7. change in accounting principles
Effective January 1, 2002, Bunge adopted SFAS No. 142. SFAS No. 142 supersedes APB Opinion No. 17, Intangible Assets, and changes the accounting for goodwill and other intangible assets with indefinite lives acquired individually or with a group of other assets, and those acquired in a business combination, by eliminating prospectively the amortization of all existing and newly acquired goodwill and other intangible assets with indefinite lives. SFAS No. 142 requires goodwill and other intangible assets to be tested at least annually for impairment. Separable other intangible assets that are not deemed to have an indefinite life will continue to be amortized over their useful lives. The amortization provisions of SFAS No. 142 apply immediately to goodwill and intangible assets acquired after June 30, 2001. SFAS No. 142 also requires that companies complete a transitional goodwill impairment test within six months from the date of adoption.

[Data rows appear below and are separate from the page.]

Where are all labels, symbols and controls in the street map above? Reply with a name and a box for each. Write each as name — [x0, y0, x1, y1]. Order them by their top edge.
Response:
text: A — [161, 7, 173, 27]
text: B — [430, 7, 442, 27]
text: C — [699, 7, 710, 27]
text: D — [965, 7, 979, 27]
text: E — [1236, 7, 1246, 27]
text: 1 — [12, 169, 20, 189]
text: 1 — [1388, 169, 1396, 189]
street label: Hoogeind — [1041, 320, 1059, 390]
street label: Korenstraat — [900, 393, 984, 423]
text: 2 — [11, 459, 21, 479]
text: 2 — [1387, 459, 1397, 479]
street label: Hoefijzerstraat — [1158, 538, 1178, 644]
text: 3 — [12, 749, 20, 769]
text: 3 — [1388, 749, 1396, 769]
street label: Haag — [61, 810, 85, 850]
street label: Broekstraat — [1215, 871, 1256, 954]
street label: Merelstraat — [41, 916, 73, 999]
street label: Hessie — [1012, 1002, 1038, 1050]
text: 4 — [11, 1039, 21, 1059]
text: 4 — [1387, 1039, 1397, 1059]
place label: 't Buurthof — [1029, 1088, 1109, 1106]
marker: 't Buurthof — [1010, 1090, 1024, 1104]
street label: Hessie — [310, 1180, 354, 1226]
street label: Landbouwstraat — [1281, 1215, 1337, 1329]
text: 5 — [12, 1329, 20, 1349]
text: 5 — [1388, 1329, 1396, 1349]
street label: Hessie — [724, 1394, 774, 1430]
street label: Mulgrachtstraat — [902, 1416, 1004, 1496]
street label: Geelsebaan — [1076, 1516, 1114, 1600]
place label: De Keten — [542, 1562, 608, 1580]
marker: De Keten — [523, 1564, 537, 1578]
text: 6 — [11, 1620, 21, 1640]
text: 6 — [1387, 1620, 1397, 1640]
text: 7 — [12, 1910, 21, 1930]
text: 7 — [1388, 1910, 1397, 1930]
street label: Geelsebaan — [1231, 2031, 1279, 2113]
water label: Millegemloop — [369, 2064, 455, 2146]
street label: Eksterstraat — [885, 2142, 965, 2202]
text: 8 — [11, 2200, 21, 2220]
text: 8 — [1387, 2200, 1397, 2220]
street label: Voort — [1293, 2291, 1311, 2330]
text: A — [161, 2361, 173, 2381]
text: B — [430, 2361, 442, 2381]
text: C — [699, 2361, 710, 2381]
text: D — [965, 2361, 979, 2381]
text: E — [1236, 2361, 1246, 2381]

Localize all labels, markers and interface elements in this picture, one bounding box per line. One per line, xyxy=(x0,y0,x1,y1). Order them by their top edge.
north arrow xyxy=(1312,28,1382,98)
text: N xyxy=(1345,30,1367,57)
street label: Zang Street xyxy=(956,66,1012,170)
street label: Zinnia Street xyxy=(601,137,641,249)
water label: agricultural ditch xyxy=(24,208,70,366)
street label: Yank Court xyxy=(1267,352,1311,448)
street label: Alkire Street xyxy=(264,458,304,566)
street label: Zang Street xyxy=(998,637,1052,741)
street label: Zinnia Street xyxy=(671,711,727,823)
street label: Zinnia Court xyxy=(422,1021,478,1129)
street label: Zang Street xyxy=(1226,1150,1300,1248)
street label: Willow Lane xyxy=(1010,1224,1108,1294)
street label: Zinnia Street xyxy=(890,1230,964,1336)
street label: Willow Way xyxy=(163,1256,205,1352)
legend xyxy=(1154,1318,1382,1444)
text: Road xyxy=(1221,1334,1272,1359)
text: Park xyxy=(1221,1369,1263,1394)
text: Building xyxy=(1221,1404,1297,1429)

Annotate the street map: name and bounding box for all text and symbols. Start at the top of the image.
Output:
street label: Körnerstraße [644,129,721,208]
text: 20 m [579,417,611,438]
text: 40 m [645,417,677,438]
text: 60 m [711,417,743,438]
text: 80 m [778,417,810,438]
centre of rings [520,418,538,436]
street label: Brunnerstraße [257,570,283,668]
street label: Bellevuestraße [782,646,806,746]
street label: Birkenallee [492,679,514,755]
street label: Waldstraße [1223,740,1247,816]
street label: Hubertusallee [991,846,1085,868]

In accordance with the transitional guidance and the adoption of SFAS No. 142, Bunge completed a transitional impairment test computed based on a discounted cash flow and recorded a charge of $14 million, net of tax of $1 million as of January 1, 2002 for goodwill impairment losses. This impairment was related mainly to goodwill in the bakery mixes business line of its former wheat milling and bakery products segment. The goodwill impairment losses are recorded as a cumulative effect of a change in accounting principle in Bunge's consolidated statement of income for the year ended December 31, 2002. Bunge's other intangible assets were not affected by the adoption of SFAS No. 142.